Ballot Access News reports:
On August 5, U.S. District Court Judge Rosemary Collyer, a Bush Jr. appointee, ruled against Gary Johnson and Jill Stein in their debates lawsuit. The case had been filed on September 28, 2015, and is Johnson v Commission on Presidential Debates, U.S. District Court, D.C., 1:15cv-1580.
[...] The 27-page decision[Redirects to a PDF] [...] says, "Because Plaintiffs have no standing and because antitrust laws govern commercial markets and not political activity, those claims fail as a matter of well-established law."
[...] Footnote three, based on the judge's own research (or the research of her clerks), has factual errors. The judge relied on election returns published by the FEC, but the FEC returns do not say which candidates were [...] in states with a majority of electoral college votes, and the opinion's list of candidates is erroneous.

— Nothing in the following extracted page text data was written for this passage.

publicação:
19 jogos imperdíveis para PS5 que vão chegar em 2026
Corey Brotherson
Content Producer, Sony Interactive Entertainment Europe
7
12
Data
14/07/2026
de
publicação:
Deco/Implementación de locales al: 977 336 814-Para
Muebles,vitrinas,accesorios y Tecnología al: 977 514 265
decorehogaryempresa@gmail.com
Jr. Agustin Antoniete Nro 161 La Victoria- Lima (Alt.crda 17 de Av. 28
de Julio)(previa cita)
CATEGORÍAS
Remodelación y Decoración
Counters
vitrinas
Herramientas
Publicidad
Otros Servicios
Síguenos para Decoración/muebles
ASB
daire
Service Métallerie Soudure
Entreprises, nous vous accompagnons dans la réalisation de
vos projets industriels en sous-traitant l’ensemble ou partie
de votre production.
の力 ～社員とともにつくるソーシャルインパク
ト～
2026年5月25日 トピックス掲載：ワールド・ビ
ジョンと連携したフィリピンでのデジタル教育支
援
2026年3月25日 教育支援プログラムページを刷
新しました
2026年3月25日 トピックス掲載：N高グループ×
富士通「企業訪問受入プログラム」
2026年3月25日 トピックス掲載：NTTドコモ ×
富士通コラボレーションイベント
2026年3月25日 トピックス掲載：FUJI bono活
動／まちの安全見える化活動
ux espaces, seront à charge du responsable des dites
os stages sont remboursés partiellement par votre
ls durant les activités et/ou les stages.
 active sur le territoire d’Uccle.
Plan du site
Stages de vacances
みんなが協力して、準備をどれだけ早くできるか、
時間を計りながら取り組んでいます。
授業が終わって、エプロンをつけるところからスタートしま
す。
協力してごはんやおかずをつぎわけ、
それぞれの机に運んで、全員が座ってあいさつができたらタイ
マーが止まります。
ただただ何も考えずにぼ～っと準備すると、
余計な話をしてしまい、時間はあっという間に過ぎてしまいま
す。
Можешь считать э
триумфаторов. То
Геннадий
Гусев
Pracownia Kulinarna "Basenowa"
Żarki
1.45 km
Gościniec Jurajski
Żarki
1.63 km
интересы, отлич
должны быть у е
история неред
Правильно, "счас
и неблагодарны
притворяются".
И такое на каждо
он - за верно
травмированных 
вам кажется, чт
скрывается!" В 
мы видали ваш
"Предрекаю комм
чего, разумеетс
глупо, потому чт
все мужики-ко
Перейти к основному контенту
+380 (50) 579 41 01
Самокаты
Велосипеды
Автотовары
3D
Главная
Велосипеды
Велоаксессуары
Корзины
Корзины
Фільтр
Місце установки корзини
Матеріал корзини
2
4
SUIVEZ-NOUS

[...] Another factual error in the decision is on page 21. The decision says Ralph Forbes, an independent candidate for U.S. Senate, lost a case over debates in the U.S. Supreme Court in 1998. Actually Forbes was a candidate for U.S. House.
In the comments, Richard Winger notes a similar case.
the lawsuit Level the Playing Field v FEC is still pending, before another judge, in the same court
The presidential debates were previously moderated by the League of Women Voters (1976, 1980, 1984). The Democrats and Republicans screwed things up in 1988. The Commission on Presidential Debates, a corporation controlled by the Democratic and Republican parties, has run each of the presidential debates held since 1988.
(Score: 0) by Anonymous Coward on Tuesday August 09 2016, @05:55AM
Except thats not the ideology of the political center at all. The ideology of the political center is that there is no ideology and instead some problems are handled conservatively and some problems are handled liberally, whichever is the best approach to handle that specific problem, rather than strictly sticking to one ideology based on tribalism and ideological purity. What you describe is exactly what you said it was, fallicious thinking.
(Score: 0) by Anonymous Coward on Tuesday August 09 2016, @09:56PM
Terms like "liberal" and "conservative" have no concrete definitions. They are vaguely-defined at best. So these "centrists" have the same problem as "liberals" and "conservatives" have: They are obsessed with labels.